TEXTO –
Monday, April 6, 2015

El Inmortal, la música de Marcos Tabera

Claudio Ferrufino-Coqueugniot

Nueva York: nieve. Denver: nieve, parecen los mensajes de Radio Reloj de Manu Chao. Así, en invierno, en un mundo que es tan ancho como ajeno, mucho en teoría y algo en práctica, comenzamos a hablar con Marcos Tabera, sin ver de nosotros más que hologramas y leernos y escucharnos en fragmentos de una gran nube que nos tiene confiscados.

Marcos viene del maestro Germán Tabera que solo faltó al trabajo en 60 años los días en que la muerte lo requirió. Recipiente del Cóndor de los Andes, director, fundador, educador de aquellos para quienes la gloria es un papel, y de la señora Emma Soliz, pilar, como él mismo dice, de su arte con su pasión por la música y el canto. No podía, entonces, esconderse. Estaba predestinado incluso sin importar si el destino es tal… para bien nuestro.

GRUPO DE ÍTEMS –
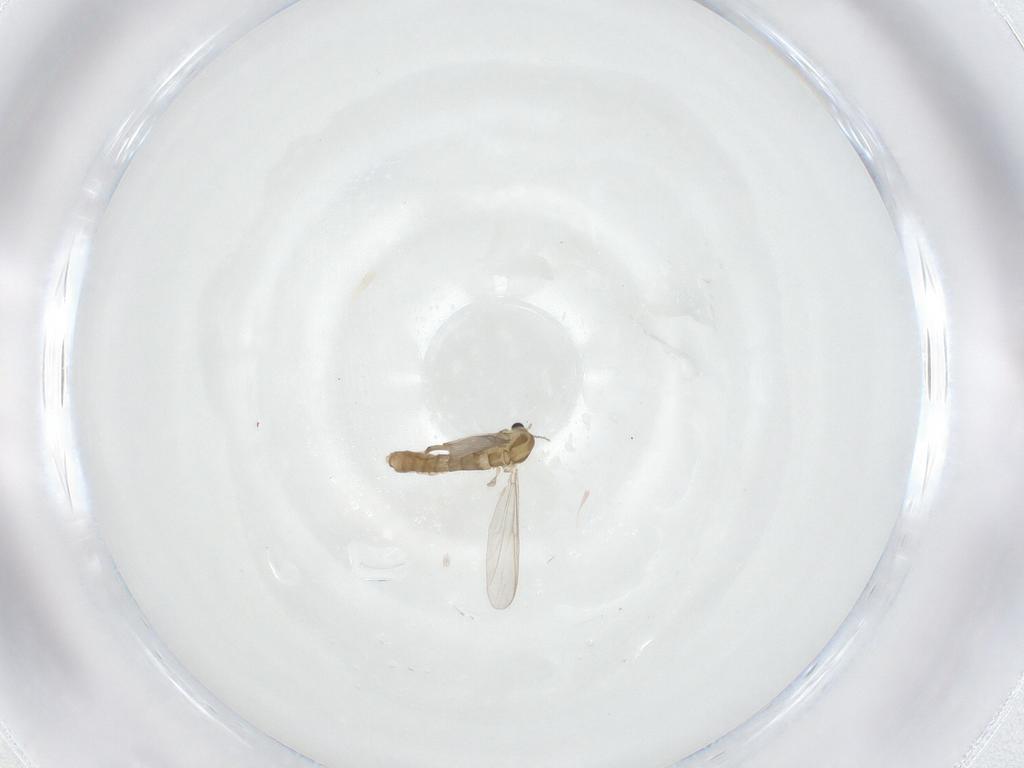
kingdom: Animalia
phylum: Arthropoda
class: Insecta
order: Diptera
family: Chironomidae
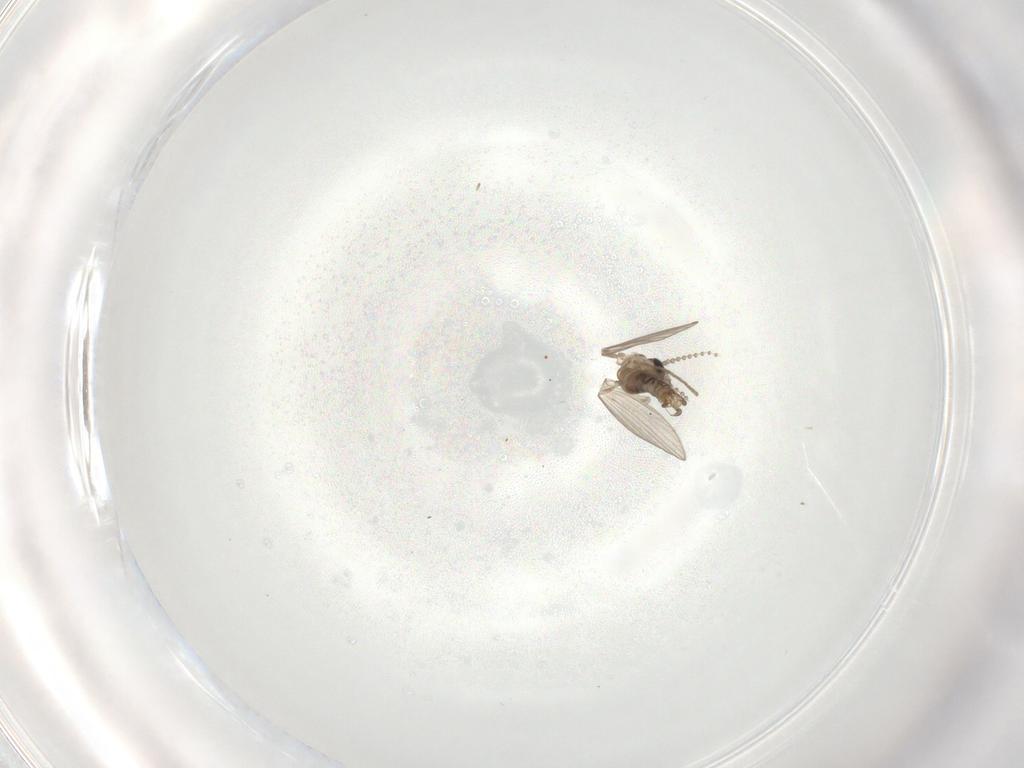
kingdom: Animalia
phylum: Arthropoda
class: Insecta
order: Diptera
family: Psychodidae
...
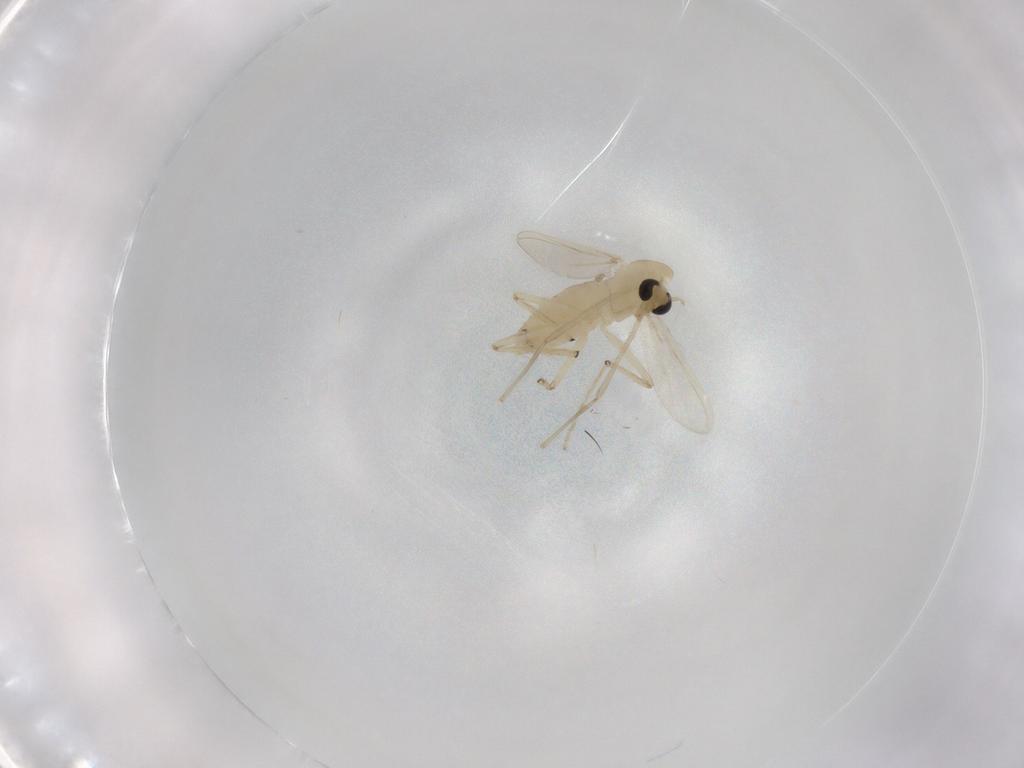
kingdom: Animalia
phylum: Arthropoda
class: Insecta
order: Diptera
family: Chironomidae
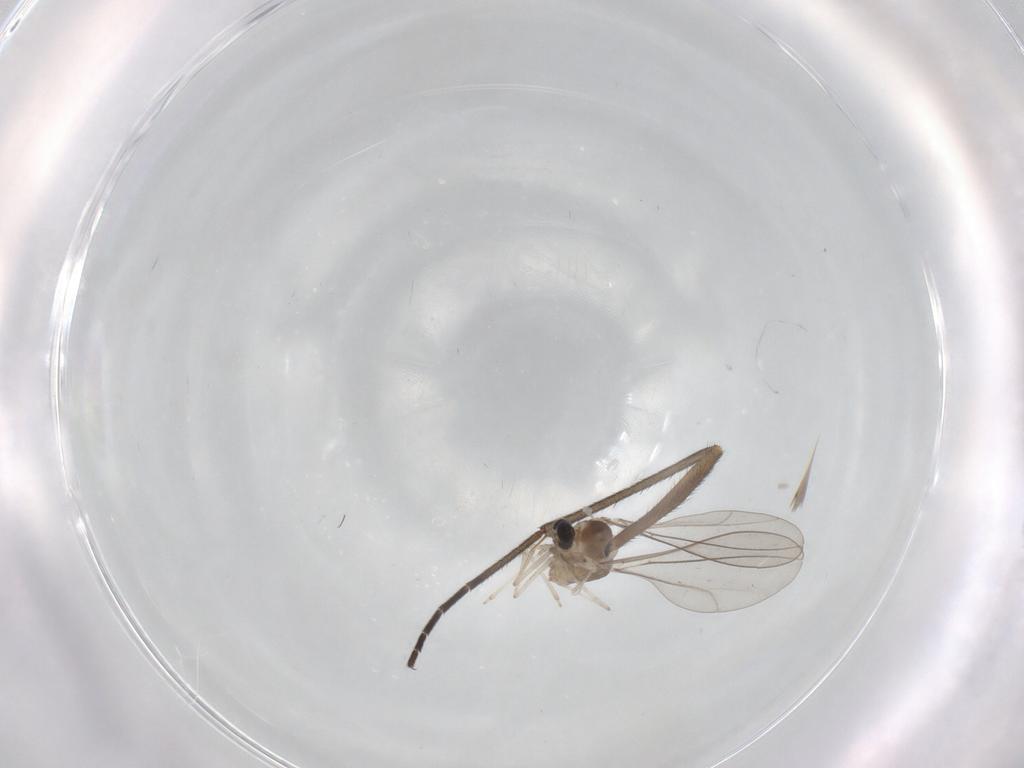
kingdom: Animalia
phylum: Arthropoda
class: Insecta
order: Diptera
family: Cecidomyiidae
...
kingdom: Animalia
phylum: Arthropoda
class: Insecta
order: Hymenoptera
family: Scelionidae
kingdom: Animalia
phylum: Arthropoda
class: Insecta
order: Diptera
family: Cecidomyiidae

QUÉ HACER –
Transcribe el fragmento del texto sobre la música de Marcos Tabera que va entre "Monday, April 6, 2015" y "para bien nuestro.", ambos incluidos.

RESPUESTA –
Monday, April 6, 2015

El Inmortal, la música de Marcos Tabera

Claudio Ferrufino-Coqueugniot

Nueva York: nieve. Denver: nieve, parecen los mensajes de Radio Reloj de Manu Chao. Así, en invierno, en un mundo que es tan ancho como ajeno, mucho en teoría y algo en práctica, comenzamos a hablar con Marcos Tabera, sin ver de nosotros más que hologramas y leernos y escucharnos en fragmentos de una gran nube que nos tiene confiscados.

Marcos viene del maestro Germán Tabera que solo faltó al trabajo en 60 años los días en que la muerte lo requirió. Recipiente del Cóndor de los Andes, director, fundador, educador de aquellos para quienes la gloria es un papel, y de la señora Emma Soliz, pilar, como él mismo dice, de su arte con su pasión por la música y el canto. No podía, entonces, esconderse. Estaba predestinado incluso sin importar si el destino es tal… para bien nuestro.